/---
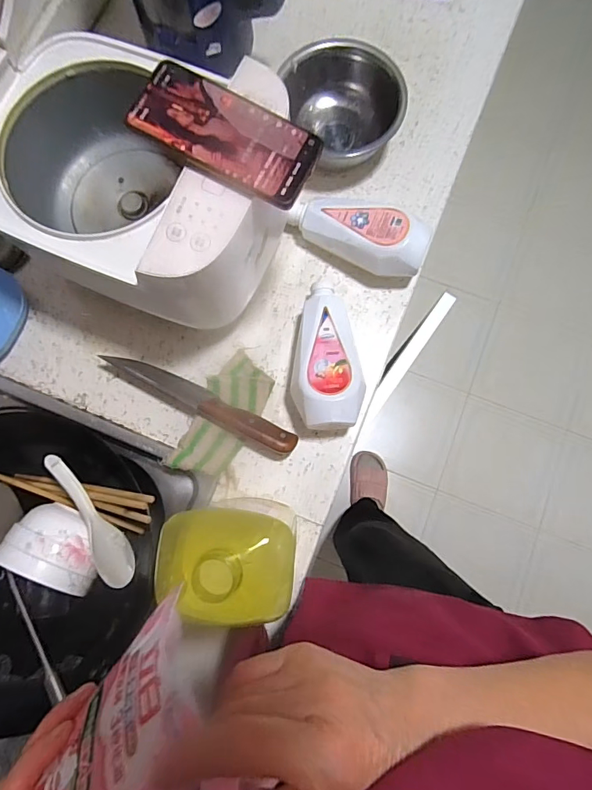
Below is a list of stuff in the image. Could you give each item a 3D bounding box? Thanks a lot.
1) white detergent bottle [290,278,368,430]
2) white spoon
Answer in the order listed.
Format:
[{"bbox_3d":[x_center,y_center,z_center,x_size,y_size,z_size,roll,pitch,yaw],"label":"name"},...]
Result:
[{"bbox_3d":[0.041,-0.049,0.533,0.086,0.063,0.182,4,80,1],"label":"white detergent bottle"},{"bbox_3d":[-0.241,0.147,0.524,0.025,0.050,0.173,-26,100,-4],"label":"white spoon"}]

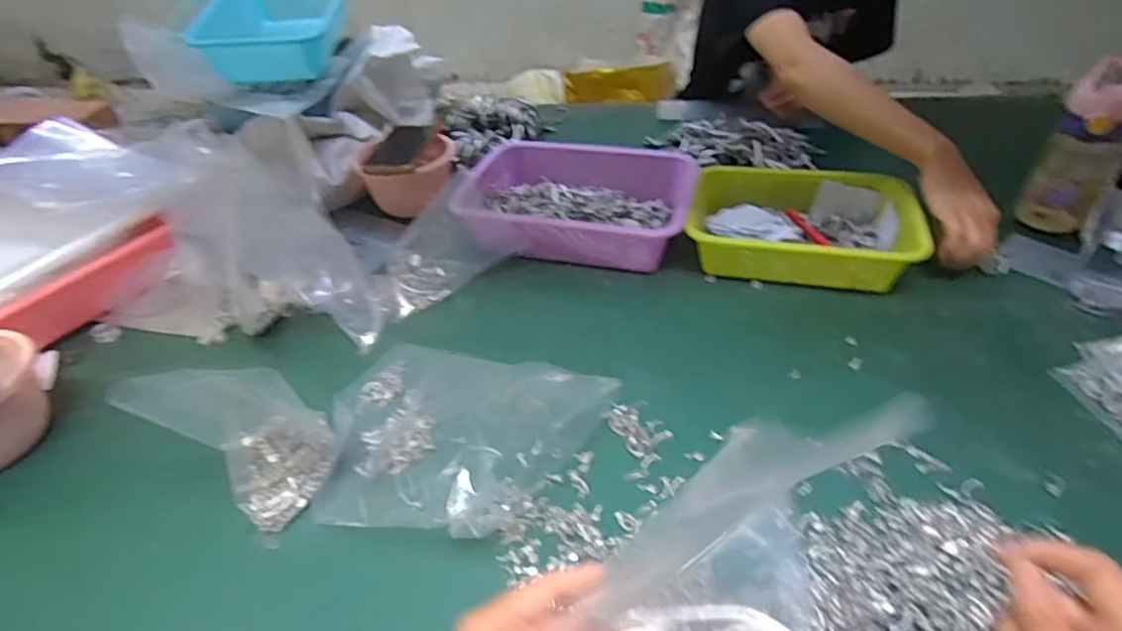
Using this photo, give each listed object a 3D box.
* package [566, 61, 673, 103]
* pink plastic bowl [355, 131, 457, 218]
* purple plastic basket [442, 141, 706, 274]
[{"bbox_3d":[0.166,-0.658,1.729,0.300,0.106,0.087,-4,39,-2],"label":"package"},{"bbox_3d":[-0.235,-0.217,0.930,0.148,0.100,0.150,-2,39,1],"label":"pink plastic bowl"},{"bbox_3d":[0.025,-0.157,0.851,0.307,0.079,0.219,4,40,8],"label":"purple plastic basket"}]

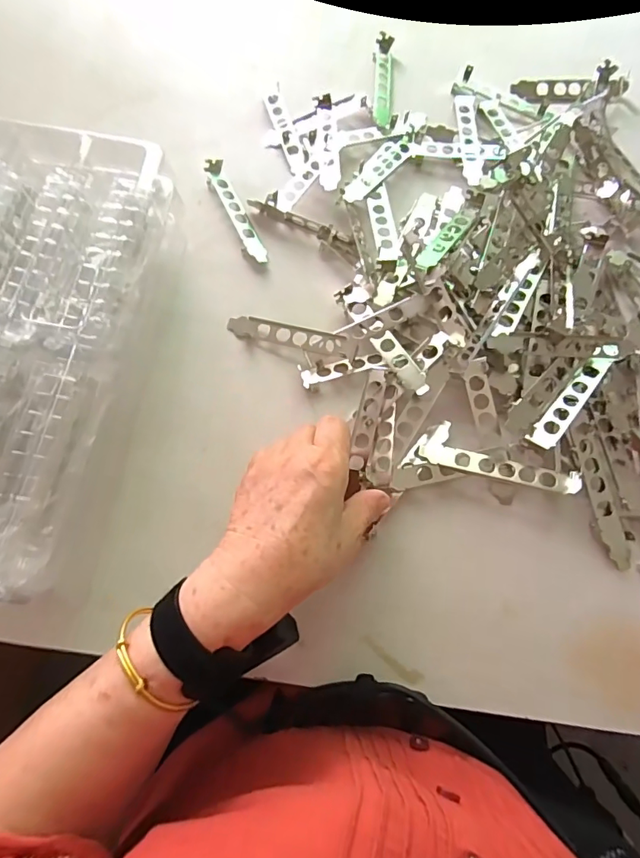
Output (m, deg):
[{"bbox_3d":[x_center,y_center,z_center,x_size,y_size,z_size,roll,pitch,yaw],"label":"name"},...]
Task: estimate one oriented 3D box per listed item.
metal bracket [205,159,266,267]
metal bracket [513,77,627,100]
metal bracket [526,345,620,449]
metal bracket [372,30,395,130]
\---
- **Task objective**:
Output each line of the records exactly. Any picture is skipped.

- **Response area**:
Below is a list of stuff in the image. Could you give each item a 3D bounding box? Thanks a lot.
1) white detergent bottle [290,278,368,430]
2) white spoon
Answer in the order listed.
Format:
[{"bbox_3d":[x_center,y_center,z_center,x_size,y_size,z_size,roll,pitch,yaw],"label":"name"},...]
Result:
[{"bbox_3d":[0.041,-0.049,0.533,0.086,0.063,0.182,4,80,1],"label":"white detergent bottle"},{"bbox_3d":[-0.241,0.147,0.524,0.025,0.050,0.173,-26,100,-4],"label":"white spoon"}]

Using this photo, give each listed object a 3D box.
* package [566, 61, 673, 103]
* pink plastic bowl [355, 131, 457, 218]
* purple plastic basket [442, 141, 706, 274]
[{"bbox_3d":[0.166,-0.658,1.729,0.300,0.106,0.087,-4,39,-2],"label":"package"},{"bbox_3d":[-0.235,-0.217,0.930,0.148,0.100,0.150,-2,39,1],"label":"pink plastic bowl"},{"bbox_3d":[0.025,-0.157,0.851,0.307,0.079,0.219,4,40,8],"label":"purple plastic basket"}]

Output (m, deg):
[{"bbox_3d":[x_center,y_center,z_center,x_size,y_size,z_size,roll,pitch,yaw],"label":"name"},...]
Task: estimate one oriented 3D box per listed item.
metal bracket [205,159,266,267]
metal bracket [513,77,627,100]
metal bracket [526,345,620,449]
metal bracket [372,30,395,130]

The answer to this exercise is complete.